RedState's lead story this morning (sorry, can't hyperlink on my iPad from the road: http://www.redstate.com/2013/02/28/yahoo-and-seriously-stupid-media-coverage/) exposes media outrage over Yahoo!'s new chief, Marissa Meyer and her edict that the struggling company would no longer allow employees to work remotely. The consensus among society do-gooders is that Meyer's policy is an affront to workers, particularly to working moms. Keep in mind, Ms. Meyer's just had a baby, herself.

It has always surprised me that telecommuting is seen as a universal good--that there are no downsides to trusting employees to manage their time and accomplish their tasks away from the office and the supervision of senior staffers. Or the assumption that senior staffers can manage staff for whom they have responsibility as effectively off-site as on. Perhaps because I have worked in a variety of settings--in most of which telecommuting doesn't work--I have a hearty skepticism of this practice. But bottom line: it is a decision that should be up to management.

As a mom of four, I'm particularly skeptical of how a policy of allowing working moms to telecommute in order to be home with their young children can possibly be effective in terms of workers actually getting anything accomplished. With newborns, yes, there
is some time during the extended nap times, but that's only if mom can keep her eyes open after being up all night. Then as they get bigger, well, at least for me, forget it. Best intentions aside, there's no way I could have produced, from home, the equivalent an 8 hour work day's worth of work. I know, I know, some women are super moms, and they can do it; but I'm just saying. . . .

Productivity and profitability, however, do not matter to the liberal elite. Their goal: keep these moms in the workforce, no matter the cost to their business. They believe that women should be allowed/encouraged/shamed to remain in the workforce no matter their ability to produce--the goal of moving women out of the home (figuratively or literally), into careers and keeping them there is the ultimate objective. Liberalism and radical feminism believe women cannot be satisfied unless they have something more than family and the enormous responsibilities that go along with raising human beings to fulfill them.

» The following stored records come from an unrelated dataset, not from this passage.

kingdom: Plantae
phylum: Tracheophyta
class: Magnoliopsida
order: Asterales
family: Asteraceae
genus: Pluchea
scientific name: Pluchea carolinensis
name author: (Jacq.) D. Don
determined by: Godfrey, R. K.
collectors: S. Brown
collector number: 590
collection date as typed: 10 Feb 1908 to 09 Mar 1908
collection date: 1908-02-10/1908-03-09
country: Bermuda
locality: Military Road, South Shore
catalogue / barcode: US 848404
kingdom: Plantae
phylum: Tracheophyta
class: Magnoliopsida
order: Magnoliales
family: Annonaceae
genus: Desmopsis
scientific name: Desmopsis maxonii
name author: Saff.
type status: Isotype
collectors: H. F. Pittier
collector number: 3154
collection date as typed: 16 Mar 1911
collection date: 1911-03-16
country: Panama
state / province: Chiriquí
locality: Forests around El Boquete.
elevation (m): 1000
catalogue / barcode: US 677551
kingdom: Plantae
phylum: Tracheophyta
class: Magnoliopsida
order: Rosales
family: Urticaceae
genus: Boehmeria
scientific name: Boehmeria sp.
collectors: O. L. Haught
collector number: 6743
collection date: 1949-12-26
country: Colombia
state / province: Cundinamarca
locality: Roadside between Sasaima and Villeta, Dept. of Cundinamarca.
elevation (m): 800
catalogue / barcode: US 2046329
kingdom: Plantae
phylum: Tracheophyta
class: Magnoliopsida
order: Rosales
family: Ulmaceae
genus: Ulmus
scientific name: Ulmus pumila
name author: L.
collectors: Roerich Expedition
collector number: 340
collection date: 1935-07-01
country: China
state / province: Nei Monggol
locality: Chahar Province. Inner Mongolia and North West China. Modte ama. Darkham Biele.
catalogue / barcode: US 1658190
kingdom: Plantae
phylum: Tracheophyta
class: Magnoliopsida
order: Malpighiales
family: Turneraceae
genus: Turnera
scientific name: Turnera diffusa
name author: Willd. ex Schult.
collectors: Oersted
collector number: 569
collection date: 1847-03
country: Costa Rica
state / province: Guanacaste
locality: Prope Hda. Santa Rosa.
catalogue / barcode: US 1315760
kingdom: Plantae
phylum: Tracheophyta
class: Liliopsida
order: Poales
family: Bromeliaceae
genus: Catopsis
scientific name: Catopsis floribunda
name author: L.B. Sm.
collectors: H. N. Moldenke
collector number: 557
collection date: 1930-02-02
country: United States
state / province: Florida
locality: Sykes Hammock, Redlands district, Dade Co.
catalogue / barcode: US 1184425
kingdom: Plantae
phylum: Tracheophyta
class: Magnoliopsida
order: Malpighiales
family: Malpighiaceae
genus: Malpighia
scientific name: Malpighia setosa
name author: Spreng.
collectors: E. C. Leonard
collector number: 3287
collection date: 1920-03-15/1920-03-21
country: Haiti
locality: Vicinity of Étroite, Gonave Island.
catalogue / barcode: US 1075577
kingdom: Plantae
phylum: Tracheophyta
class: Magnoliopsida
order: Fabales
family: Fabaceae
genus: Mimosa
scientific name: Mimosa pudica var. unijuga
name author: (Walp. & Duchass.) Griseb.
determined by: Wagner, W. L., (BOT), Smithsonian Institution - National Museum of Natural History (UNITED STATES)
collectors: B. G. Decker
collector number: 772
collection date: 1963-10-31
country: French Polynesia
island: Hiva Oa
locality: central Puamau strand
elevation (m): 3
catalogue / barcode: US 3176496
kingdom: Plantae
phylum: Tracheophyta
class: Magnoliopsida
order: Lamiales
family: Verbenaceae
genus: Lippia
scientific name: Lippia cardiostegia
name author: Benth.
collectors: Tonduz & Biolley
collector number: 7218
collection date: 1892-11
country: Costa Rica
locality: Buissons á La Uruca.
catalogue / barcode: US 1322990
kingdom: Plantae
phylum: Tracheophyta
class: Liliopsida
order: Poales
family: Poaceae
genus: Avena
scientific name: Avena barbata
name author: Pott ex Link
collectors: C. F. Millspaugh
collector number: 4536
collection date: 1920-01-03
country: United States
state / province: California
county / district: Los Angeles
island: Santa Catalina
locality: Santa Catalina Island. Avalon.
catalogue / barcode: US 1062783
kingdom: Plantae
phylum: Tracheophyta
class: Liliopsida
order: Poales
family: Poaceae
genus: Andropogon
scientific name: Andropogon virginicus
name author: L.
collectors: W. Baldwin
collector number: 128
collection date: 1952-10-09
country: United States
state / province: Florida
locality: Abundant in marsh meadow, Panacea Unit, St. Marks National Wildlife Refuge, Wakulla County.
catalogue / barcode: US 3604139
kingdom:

So when Meyer suggests that working from home might interfere with productivity--with the ability of Yahoo! to stay afloat in this case--she violates the core tenants of radical feminism: women should be given every special allowance to stay where they are, even if that means their company goes belly up. Yeah, yeah, leftists will say not so; that this is about all workers not being forced into the confines of the cubicle or boardroom (as though they are children being sent into the coal mines). But really, its all about women. All about keeping them where they now belong: entrenched in the dizzying, frenetic pace of maintaining a full-time career and families at the same time. Hey, not that there's anything wrong with it: I'm a full time working mom. But there is something wrong with those outside of a business condemning an executive for policies intended to save the company, simply because those policies violate some elitist vision of feminist societal utopia.